Imbal hasil Treasury 10-tahun jatuh 29 basis poin menjadi 3,848%, jatuh di bawah level psikologis 4%.
Imbal hasil pada Treasury 2-tahun turun 29 basis poin menjadi 4,33%.
Hasil dan harga memiliki hubungan terbalik. Satu basis poin sama dengan 0,01%.
Laporan CPI terbaru memberi investor harapan bahwa inflasi sekarang melewati puncaknya, memberikan kepercayaan bahwa kenaikan suku bunga Federal Reserve perlahan-lahan bekerja untuk menjinakkan kenaikan harga yang tinggi. Saham berjangka menguat karena berita tersebut.

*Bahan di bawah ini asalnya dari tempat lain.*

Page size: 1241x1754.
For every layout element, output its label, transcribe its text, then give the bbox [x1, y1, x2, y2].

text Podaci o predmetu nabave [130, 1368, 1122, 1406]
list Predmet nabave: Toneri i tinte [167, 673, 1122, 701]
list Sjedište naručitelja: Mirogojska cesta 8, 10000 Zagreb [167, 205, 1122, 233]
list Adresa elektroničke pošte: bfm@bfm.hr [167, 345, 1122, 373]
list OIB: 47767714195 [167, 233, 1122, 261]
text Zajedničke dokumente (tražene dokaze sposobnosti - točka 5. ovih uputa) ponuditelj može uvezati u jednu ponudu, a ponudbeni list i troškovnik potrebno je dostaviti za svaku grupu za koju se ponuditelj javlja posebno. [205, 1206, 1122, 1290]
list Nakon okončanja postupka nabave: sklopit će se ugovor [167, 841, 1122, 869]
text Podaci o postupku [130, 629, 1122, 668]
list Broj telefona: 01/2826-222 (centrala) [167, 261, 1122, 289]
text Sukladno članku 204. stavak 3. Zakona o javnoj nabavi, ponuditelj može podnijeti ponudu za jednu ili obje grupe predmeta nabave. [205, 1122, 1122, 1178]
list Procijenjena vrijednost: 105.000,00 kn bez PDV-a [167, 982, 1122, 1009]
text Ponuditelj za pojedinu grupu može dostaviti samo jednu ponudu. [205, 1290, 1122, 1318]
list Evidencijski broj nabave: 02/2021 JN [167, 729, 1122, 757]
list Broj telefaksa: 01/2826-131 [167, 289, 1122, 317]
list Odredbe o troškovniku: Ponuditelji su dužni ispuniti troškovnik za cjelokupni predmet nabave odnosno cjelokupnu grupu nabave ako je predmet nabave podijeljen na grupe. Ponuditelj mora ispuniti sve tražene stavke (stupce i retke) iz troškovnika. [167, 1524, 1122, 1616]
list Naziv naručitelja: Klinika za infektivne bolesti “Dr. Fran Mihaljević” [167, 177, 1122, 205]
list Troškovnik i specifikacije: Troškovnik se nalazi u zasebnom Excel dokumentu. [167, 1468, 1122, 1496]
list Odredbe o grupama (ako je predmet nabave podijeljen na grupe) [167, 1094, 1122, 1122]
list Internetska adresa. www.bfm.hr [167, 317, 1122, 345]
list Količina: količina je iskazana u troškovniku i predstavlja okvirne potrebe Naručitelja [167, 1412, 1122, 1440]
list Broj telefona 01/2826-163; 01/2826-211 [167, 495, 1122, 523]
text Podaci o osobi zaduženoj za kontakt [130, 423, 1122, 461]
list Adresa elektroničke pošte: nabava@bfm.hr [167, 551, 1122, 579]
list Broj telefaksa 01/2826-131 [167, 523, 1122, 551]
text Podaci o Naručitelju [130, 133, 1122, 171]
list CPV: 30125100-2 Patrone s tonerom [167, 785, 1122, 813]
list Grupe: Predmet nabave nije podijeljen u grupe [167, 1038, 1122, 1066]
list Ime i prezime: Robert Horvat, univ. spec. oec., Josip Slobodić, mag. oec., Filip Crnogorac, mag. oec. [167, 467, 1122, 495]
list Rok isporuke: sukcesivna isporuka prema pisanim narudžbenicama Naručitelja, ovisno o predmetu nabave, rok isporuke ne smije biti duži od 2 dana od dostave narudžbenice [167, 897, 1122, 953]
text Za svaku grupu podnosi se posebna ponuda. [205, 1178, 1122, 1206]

Selanjutnya, para pedagang akan melihat serangkaian pembicara Fed yang akan membuat pernyataan pada hari Kamis untuk petunjuk lebih lanjut tentang kebijakan bank sentral di masa depan.
Pasar juga terus mengamati perkembangan seputar pemilihan paruh waktu AS, karena masih belum jelas partai mana yang akan mengendalikan Senat dan Dewan Perwakilan Rakyat AS. Hasilnya kemungkinan akan mempengaruhi keputusan seputar kebijakan moneter dan pengeluaran.
Analyst Vibiz Research Center memperkirakan untuk perdagangan selanjutnya, imbal hasil Treasury AS dapat bergerak lemah seiring data inflasi AS bulan Oktober yang menurun.